Printing shortest decimal form of floating point number with Mir
Walter Bright
newshound2 at digitalmars.com
Tue Jan 5 03:20:16 UTC 2021
On 1/4/2021 4:11 AM, 9il wrote:
> [...]
The reason those switches are provided is because the write/read is a
performance hog.
D provides a couple functions in druntime which guarantee rounding intermediate
values to float/double precision. Those can be used as required.
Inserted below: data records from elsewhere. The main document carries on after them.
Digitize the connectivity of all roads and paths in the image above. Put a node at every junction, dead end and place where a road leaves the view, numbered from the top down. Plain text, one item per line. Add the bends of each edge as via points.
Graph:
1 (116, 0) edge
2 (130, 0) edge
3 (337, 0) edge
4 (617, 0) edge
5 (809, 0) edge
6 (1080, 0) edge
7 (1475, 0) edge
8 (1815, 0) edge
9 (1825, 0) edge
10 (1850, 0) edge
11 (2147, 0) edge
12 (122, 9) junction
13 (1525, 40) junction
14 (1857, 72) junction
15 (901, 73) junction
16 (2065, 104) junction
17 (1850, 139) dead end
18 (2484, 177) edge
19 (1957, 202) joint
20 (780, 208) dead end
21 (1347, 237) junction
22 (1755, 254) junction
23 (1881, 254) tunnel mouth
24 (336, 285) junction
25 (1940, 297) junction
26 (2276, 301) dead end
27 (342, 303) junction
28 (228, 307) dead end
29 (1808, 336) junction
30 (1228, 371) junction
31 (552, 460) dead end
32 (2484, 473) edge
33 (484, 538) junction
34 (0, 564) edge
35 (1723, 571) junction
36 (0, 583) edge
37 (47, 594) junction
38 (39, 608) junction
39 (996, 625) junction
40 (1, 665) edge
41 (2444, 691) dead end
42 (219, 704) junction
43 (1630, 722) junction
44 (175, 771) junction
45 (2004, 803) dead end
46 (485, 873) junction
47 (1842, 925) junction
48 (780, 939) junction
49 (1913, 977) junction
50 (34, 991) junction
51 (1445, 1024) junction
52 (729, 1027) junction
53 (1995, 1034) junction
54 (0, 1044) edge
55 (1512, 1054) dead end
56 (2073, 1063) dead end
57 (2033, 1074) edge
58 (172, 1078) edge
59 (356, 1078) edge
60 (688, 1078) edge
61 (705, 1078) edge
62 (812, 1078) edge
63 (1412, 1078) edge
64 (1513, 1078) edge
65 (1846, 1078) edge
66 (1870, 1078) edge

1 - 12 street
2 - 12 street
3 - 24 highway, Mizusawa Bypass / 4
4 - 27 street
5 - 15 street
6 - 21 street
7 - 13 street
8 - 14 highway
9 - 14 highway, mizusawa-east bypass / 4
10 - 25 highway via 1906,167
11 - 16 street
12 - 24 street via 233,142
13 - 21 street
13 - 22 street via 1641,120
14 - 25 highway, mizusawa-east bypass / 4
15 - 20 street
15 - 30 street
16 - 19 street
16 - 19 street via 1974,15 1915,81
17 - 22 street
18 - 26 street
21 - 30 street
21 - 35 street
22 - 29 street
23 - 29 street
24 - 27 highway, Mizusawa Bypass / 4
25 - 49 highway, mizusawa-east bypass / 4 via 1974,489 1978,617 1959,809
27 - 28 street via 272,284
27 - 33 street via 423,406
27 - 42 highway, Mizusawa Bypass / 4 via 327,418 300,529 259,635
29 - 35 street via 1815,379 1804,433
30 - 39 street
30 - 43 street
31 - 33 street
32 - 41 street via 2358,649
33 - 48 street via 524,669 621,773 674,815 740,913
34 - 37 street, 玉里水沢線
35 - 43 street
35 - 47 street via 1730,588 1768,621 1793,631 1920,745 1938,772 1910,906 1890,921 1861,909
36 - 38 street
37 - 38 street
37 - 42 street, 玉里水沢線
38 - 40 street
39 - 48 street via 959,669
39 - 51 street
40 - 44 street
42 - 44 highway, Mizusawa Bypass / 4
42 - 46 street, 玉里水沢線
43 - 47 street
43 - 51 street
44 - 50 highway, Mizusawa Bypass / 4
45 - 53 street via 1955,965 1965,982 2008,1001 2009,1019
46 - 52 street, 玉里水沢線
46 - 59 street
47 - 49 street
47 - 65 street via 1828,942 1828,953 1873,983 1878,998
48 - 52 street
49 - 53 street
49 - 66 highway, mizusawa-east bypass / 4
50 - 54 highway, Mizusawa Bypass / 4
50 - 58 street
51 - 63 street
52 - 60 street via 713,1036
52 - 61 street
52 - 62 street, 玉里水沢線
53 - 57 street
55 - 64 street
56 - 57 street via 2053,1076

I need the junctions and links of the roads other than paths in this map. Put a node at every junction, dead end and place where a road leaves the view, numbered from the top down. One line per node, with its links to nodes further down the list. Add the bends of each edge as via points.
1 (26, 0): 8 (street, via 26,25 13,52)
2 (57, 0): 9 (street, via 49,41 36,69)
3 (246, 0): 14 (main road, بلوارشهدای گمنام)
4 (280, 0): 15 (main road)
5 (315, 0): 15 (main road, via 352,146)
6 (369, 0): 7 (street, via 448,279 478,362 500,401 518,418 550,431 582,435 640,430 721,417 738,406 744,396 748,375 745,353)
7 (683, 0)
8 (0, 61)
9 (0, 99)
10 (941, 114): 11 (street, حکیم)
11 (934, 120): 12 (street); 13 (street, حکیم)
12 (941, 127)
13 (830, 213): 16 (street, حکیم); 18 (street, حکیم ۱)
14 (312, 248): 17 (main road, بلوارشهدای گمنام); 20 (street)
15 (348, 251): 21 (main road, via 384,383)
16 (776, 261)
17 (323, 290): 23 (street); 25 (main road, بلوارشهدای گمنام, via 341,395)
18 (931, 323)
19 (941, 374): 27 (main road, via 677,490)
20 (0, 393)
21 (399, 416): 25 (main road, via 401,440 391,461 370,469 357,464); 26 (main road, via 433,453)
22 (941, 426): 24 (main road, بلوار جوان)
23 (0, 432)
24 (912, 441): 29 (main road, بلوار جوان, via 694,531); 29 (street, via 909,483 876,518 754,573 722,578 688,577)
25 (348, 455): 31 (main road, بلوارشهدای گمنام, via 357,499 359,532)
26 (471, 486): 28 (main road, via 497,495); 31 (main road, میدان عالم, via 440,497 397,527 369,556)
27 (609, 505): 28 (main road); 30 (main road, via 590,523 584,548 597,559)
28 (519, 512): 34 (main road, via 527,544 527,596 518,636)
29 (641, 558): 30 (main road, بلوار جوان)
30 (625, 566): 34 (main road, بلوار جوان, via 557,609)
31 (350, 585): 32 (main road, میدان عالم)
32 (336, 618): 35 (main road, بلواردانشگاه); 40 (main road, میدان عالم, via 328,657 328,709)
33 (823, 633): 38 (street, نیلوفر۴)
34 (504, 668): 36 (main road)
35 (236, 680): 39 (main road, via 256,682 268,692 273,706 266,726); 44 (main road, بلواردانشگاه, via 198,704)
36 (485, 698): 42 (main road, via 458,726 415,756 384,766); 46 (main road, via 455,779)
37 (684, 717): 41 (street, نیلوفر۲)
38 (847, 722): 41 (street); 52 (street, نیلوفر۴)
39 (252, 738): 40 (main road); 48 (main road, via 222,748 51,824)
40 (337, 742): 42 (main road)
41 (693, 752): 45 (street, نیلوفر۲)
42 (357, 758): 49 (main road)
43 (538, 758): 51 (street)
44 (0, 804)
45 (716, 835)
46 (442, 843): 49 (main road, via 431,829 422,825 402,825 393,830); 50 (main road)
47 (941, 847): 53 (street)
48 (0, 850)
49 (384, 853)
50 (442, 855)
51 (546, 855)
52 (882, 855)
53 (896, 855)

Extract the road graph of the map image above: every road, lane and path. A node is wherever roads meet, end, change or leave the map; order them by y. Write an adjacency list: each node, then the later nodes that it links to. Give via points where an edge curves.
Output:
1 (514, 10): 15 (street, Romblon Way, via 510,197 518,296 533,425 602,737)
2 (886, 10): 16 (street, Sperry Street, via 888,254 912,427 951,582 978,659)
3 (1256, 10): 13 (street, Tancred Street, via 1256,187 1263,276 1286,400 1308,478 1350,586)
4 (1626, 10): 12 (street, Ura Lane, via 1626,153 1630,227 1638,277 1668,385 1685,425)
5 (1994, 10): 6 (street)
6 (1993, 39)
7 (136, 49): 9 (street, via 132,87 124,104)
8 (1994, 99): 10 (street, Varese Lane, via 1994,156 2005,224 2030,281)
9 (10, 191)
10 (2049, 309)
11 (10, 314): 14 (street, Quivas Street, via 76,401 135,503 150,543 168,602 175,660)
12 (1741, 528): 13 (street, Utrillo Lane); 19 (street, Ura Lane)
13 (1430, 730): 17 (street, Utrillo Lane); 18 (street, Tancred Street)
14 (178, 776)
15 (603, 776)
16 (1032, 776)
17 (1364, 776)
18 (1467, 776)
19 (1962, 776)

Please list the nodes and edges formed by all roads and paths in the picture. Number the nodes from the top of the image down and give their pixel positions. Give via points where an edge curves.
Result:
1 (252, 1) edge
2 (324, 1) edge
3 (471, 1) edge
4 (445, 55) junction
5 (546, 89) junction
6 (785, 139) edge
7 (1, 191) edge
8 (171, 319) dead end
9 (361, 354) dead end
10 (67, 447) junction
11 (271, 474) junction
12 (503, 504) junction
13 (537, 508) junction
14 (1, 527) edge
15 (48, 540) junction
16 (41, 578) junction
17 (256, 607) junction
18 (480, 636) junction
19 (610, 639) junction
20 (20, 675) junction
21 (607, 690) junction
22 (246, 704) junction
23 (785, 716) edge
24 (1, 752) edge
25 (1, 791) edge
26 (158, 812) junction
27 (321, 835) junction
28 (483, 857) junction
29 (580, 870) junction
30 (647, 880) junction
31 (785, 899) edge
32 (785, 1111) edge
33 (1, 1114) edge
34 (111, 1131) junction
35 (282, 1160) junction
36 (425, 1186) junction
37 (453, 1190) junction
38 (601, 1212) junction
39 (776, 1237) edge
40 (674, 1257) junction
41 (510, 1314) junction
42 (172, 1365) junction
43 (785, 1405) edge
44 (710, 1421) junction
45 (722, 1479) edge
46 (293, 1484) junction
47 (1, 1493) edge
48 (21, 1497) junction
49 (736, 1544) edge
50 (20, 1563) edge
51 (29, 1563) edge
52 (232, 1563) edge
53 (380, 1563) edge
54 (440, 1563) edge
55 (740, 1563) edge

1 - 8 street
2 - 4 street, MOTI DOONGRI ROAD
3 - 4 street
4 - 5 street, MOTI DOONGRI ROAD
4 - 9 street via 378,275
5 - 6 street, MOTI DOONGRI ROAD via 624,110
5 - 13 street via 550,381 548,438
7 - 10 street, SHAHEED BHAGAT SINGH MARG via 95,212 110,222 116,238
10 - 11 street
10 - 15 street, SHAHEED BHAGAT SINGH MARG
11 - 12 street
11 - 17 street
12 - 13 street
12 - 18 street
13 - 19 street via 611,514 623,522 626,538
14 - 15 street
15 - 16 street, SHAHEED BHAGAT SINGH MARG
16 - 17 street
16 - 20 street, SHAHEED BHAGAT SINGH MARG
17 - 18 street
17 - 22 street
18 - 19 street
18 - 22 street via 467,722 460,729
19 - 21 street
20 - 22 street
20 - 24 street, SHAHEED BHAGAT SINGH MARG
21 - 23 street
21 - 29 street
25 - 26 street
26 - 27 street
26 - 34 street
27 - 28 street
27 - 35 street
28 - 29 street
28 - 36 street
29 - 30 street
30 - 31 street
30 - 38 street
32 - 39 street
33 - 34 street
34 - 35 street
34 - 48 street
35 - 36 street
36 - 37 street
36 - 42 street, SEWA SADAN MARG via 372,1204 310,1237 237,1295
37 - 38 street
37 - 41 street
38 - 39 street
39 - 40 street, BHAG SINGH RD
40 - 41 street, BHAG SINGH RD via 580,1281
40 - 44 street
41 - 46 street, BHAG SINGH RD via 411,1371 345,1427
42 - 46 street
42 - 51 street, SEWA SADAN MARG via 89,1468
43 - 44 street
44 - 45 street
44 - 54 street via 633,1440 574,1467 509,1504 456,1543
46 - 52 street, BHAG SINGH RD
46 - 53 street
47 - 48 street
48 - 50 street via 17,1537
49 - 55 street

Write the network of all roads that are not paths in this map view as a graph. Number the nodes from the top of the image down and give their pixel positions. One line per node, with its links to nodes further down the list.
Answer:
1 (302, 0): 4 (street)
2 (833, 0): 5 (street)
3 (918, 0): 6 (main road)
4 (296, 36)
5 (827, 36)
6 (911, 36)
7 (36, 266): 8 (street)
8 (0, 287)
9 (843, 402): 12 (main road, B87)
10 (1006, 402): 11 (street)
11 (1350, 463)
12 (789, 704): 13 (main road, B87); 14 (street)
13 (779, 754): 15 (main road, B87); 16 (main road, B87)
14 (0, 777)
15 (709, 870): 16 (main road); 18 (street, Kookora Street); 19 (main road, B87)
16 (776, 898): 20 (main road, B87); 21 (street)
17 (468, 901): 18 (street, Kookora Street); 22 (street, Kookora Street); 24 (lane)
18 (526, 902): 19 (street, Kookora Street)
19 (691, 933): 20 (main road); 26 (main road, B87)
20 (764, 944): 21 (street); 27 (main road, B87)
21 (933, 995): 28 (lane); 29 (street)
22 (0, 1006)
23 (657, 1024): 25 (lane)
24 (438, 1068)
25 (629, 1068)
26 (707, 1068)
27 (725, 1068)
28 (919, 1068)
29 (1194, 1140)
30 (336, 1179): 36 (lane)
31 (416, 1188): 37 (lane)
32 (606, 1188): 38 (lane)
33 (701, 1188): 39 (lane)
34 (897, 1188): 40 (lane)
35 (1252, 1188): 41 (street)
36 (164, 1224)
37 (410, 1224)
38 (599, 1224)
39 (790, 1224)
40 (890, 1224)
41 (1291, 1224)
This is better
than a compiler switch because having compiler switches that influence floating
point results is poor design.
> Since C99 the default x87 behavior is precise.
Not entirely:
float f(float a, float b) {
float d = (a + b) - b;
return d;
}
f:
sub esp, 4
fld DWORD PTR [esp+12]
fld st(0)
fadd DWORD PTR [esp+8]
[no write/read to memory here, so no round to float]
fsubrp st(1), st
fstp DWORD PTR [esp]
fld DWORD PTR [esp]
add esp, 4
ret
In any case, let's try your example https://cpp.godbolt.org/z/7sa8dP with dmd
for 32 bits:
push EAX
push EAX
fld float ptr 010h[ESP]
fadd float ptr 0Ch[ESP]
fstp float ptr [ESP] // there's the write
fld float ptr [ESP] // there's the read!
fsub float ptr 0Ch[ESP]
fstp float ptr 4[ESP] // the write
fld float ptr 4[ESP] // the read
add ESP,8
ret 8
It's semantically equivalent to the godbolt asm you posted.